The inference log is above the allowable limit and the following columns may have been suppressed for various rows in the logs: {columns}. To review the dropped columns for an individual inferences suppressed data, include dataset=["metadata"] in the log request.

Review Dropped Columns

To review what columns are dropped from pipeline logs for storage reasons, include the dataset metadata in the request to view the column metadata.dropped.

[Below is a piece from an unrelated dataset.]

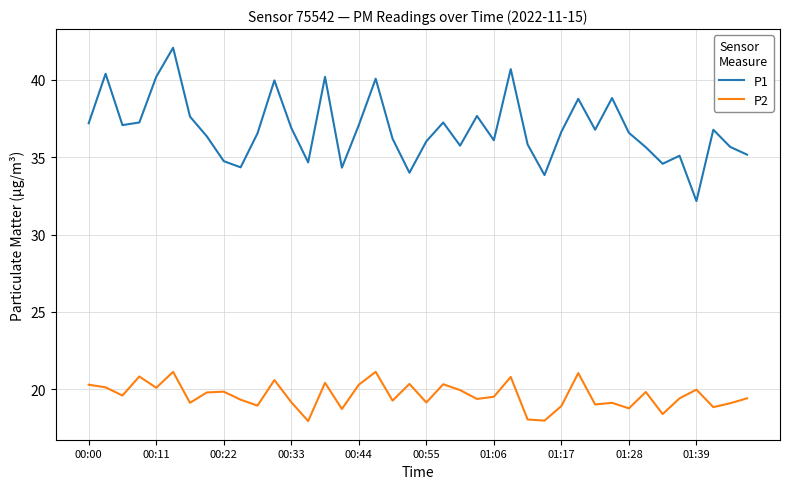

What is the highest value of the P1 series?

42.1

This metadata field displays a List of any columns dropped from the pipeline logs.

For example:

# retrieve the authorization token
headers = wl.auth.auth_header()

url = f"{APIURL}/v1/api/pipelines/get_logs"

# Standard log retrieval

data = {
    'pipeline_id': main_pipeline_name,
    'workspace_id': workspace_id
}

response = requests.post(url, headers=headers, json=data)
standard_logs = pd.DataFrame.from_records(response.json())

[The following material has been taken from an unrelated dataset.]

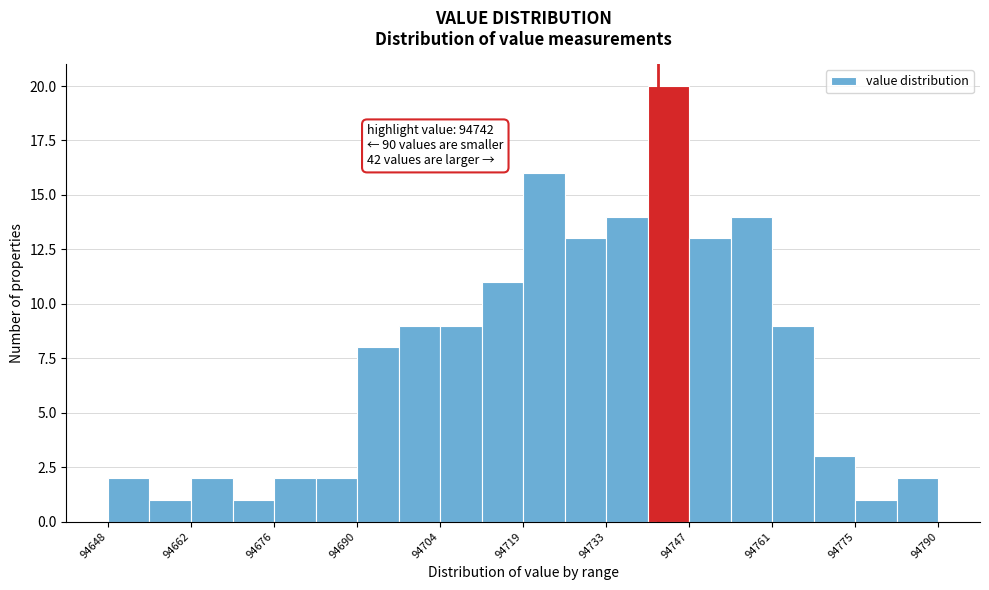

Around what value on the x-axis is the tallest bar? Give the approximate position of its centre, as read against the axis.

94744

display(len(standard_logs))
display(standard_logs.head(5).loc[:, ["time", "metadata"]])
cursor = response.headers['x-iteration-cursor']
 timemetadata
01688760035752{’last_model’: ‘{“model_name”:“logapicontrol”,“model_sha”:“e22a0831aafd9917f3cc87a15ed267797f80e2afa12ad7d8810ca58f173b8cc6”}’, ‘pipeline_version’: ‘’, ’elapsed’: [112967, 267146], ‘dropped’: []}
11688760036054{’last_model’: ‘{“model_name”:“logapicontrol”,“model_sha”:“e22a0831aafd9917f3cc87a15ed267797f80e2afa12ad7d8810ca58f173b8cc6”}’, ‘pipeline_version’: ‘’, ’elapsed’: [37127, 594183], ‘dropped’: []}
21688759857040{’last_model’: ‘{“model_name”:“logapicontrol”,“model_sha”:“e22a0831aafd9917f3cc87a15ed267797f80e2afa12ad7d8810ca58f173b8cc6”}’, ‘pipeline_version’: ‘’, ’elapsed’: [111082, 253184], ‘dropped’: []}
31688759857526{’last_model’: ‘{“model_name”:“logapicontrol”,“model_sha”:“e22a0831aafd9917f3cc87a15ed267797f80e2afa12ad7d8810ca58f173b8cc6”}’, ‘pipeline_version’: ‘’, ’elapsed’: [43962, 265740], ‘dropped’: []}

Suppressed Data Elements

Data elements that do not fit the supported data types below, such as None or Null values, are not supported in pipeline logs. When present, undefined data will be written in the place of the null value, typically zeroes. Any null list values will present an empty list.